Friday, June 1, 2012 - Article by: Joseph Jesuele - Liberty Financial Associates -
Lenders charge loan origination fees in order to cover the lender's administrative costs in processing a loan. These can also be called loan fees, service fees, or even administrative fees. Additional points may be charged as fees for other reasons, such as closing fees, documentation fees, etc. While these are sometimes called "points" (each point is one percent of the loan amount), loan fees are not discount points because they do not specifically lower the interest rate. Loan fees are charged to ever borrower no matter what the interest rate is. Discount points, on the other hand, are an optional charge that borrowers can elect to pay if they want a lower interest rate.
Lenders and mortgage brokers base loan fees on actual costs and also on what the market will bear. In most cases, a mortgage broker must set the fees to offset the actual costs and expenses incurred in the origination of the loan. If not, they can be fined for upcharging the borrower, which is profiting from a third party or lender fee. For FHA and VA loans, this loan fee can be no higher than one point. For conventional loans, the loan fee varies but is often in the one to four point range.

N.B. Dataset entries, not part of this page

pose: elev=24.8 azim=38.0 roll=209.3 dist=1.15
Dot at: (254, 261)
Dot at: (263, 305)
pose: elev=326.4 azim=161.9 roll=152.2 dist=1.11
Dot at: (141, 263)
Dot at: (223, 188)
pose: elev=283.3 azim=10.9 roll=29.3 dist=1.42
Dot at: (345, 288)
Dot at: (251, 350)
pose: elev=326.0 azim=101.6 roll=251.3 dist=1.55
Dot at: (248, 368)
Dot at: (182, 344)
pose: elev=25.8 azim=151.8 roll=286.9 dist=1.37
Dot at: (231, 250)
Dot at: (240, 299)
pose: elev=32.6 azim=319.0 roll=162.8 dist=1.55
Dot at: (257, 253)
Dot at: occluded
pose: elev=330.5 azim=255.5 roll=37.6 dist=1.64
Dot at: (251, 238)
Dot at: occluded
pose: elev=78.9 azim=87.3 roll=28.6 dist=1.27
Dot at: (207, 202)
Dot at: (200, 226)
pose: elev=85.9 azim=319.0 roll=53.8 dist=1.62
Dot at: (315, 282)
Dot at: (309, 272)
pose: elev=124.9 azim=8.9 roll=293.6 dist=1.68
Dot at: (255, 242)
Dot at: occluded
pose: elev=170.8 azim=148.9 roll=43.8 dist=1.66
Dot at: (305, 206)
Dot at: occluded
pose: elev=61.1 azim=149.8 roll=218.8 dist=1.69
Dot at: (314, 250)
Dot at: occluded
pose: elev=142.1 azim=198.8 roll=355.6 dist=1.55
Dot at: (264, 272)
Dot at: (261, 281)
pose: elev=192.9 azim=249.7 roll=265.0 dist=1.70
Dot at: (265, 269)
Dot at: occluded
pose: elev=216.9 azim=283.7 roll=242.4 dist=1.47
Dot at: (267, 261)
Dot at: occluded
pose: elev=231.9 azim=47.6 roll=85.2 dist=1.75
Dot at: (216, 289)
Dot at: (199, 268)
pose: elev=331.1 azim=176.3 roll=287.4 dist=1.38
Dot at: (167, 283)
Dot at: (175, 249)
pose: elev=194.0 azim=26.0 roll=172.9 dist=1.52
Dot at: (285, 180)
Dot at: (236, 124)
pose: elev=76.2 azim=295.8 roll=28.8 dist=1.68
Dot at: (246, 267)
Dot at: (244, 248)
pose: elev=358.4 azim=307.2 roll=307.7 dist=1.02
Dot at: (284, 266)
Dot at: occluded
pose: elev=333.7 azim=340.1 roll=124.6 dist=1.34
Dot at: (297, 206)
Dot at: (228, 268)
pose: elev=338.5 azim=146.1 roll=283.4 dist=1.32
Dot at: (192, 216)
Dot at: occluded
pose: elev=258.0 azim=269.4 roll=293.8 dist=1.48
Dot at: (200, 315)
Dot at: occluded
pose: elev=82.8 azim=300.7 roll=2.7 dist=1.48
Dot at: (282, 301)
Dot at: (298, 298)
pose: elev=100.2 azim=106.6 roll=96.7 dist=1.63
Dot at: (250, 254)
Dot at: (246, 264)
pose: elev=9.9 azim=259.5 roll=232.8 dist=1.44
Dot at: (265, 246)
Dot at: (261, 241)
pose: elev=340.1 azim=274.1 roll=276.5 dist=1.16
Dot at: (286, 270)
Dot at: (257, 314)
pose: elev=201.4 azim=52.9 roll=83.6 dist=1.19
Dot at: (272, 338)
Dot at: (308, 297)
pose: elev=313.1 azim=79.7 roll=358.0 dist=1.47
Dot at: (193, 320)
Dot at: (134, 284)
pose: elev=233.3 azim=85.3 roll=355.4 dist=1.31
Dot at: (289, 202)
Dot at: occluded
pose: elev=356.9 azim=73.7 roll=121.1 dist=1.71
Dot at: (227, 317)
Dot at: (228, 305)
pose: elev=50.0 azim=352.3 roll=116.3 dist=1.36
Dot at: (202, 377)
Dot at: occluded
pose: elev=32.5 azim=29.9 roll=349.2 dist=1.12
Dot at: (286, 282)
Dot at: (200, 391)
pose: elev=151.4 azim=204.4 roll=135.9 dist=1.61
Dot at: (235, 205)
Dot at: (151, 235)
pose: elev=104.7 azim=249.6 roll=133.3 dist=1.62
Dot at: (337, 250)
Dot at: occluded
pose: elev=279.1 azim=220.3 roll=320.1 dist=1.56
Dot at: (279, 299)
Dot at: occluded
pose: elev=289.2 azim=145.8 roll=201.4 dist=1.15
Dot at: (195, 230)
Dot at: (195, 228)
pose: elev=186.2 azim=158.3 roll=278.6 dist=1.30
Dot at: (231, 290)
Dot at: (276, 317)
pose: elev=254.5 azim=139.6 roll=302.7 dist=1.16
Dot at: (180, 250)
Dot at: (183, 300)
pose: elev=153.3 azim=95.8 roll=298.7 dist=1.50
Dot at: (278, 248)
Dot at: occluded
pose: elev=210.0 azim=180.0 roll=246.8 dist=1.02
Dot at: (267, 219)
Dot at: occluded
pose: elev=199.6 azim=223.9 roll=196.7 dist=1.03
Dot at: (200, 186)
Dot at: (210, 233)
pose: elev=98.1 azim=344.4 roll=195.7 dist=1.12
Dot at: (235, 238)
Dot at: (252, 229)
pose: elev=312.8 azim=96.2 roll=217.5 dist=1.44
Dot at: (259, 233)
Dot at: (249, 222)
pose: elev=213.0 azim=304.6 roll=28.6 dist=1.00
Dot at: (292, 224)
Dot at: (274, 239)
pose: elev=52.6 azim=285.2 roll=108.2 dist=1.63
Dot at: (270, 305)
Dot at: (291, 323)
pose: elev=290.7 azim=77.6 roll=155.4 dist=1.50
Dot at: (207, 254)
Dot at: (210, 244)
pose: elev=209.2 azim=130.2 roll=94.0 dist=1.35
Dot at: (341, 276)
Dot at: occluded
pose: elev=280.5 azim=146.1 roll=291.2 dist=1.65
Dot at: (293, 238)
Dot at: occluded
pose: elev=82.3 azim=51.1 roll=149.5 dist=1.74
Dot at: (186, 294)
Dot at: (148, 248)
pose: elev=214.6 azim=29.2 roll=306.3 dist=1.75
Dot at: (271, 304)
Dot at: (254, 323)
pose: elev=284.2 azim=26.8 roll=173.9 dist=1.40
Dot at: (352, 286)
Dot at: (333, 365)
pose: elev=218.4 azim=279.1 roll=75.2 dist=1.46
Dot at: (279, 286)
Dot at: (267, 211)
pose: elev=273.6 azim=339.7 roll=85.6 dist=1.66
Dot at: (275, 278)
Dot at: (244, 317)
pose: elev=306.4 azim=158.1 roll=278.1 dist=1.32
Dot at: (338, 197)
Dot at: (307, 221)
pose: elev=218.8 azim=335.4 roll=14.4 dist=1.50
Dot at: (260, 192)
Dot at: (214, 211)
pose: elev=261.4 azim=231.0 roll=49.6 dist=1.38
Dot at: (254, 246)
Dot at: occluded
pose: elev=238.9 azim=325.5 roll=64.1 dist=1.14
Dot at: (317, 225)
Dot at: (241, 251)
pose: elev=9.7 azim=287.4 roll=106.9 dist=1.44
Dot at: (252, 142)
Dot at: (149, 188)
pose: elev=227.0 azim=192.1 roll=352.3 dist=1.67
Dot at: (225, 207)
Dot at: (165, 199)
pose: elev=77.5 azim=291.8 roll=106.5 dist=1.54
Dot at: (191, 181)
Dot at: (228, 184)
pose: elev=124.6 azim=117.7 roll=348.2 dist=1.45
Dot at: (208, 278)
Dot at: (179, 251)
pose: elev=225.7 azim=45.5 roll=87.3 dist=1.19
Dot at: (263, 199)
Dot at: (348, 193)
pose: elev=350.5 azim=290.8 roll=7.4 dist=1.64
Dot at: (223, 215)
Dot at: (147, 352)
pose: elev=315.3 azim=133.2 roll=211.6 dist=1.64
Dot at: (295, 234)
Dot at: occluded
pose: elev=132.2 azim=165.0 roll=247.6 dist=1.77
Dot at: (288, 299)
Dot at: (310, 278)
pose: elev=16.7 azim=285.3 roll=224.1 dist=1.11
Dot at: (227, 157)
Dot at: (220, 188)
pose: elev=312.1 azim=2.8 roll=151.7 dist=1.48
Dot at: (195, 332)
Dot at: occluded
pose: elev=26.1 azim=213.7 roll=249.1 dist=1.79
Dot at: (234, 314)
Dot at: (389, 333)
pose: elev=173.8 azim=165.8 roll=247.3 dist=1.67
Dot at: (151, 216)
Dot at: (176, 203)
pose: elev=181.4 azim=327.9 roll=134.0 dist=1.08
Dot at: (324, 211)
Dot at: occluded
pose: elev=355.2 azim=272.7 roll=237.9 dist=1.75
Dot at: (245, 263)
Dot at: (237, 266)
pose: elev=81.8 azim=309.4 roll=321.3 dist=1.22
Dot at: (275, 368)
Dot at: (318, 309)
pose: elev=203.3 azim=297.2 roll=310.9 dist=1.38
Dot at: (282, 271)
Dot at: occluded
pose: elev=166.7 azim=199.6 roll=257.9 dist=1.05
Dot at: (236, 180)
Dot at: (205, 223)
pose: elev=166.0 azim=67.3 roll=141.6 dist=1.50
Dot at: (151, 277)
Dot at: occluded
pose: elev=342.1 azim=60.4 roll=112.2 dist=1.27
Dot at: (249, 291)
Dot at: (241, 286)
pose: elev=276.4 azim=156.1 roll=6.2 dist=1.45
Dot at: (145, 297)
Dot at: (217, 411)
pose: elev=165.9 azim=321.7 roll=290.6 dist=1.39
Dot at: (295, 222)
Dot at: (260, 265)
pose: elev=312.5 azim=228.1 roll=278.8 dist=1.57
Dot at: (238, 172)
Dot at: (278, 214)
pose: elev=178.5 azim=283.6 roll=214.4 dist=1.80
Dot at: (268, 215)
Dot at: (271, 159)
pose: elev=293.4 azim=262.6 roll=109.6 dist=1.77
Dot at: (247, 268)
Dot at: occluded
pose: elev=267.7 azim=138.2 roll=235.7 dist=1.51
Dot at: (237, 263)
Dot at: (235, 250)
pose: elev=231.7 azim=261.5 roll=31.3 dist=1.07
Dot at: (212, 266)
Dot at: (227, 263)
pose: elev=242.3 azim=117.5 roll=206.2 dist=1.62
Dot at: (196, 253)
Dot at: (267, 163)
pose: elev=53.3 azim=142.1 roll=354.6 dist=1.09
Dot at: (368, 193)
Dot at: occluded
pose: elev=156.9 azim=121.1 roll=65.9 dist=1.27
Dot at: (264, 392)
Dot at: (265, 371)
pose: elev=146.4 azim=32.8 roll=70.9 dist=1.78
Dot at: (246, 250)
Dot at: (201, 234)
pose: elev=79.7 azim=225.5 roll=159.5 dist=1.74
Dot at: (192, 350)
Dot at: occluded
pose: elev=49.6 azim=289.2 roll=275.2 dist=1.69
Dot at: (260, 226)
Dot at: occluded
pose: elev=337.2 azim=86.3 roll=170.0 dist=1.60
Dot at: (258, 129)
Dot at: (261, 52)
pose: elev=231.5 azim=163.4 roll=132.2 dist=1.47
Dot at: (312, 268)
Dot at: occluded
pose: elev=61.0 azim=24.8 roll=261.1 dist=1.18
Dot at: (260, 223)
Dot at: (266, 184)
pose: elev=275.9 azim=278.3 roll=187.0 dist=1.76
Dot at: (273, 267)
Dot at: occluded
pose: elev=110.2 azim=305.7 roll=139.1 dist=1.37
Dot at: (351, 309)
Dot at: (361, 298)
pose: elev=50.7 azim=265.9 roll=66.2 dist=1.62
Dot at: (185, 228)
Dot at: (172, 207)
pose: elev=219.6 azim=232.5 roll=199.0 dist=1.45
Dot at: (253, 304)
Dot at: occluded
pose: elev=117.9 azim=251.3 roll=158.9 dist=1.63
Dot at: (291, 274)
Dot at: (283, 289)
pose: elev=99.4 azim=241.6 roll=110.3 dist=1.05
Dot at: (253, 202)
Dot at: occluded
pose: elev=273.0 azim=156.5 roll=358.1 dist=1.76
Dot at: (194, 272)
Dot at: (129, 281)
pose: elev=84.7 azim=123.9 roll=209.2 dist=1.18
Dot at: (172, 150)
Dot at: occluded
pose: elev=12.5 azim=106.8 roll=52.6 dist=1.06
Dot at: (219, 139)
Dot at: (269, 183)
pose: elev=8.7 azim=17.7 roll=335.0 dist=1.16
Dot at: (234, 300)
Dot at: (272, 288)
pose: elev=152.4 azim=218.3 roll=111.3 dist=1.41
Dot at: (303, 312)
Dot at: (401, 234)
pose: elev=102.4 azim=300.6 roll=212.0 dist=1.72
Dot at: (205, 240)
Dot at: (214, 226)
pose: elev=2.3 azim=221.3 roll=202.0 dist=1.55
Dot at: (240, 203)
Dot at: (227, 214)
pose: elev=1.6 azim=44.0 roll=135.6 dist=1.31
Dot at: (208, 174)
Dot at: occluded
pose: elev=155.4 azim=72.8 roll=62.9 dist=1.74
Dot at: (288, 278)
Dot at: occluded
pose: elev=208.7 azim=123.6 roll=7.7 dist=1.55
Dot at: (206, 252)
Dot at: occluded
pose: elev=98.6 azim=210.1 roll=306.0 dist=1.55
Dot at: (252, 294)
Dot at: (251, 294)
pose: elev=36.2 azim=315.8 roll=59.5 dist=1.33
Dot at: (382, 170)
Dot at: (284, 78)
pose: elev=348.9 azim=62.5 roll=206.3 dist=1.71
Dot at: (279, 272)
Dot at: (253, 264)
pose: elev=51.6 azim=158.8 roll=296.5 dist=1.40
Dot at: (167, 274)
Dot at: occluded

Another factor the lender considers when deterring the number of points charged on a loan is the sale of the loan on the secondary market. Since most lenders try to make conforming loans that can later be sold, they also consider that when the loan is sold at a discount to compensate the secondary market buyer for the time value of money. The lender will attempt to make up some of this loss by charging the borrower points. In a competitive environment, some of those fees may even be waived.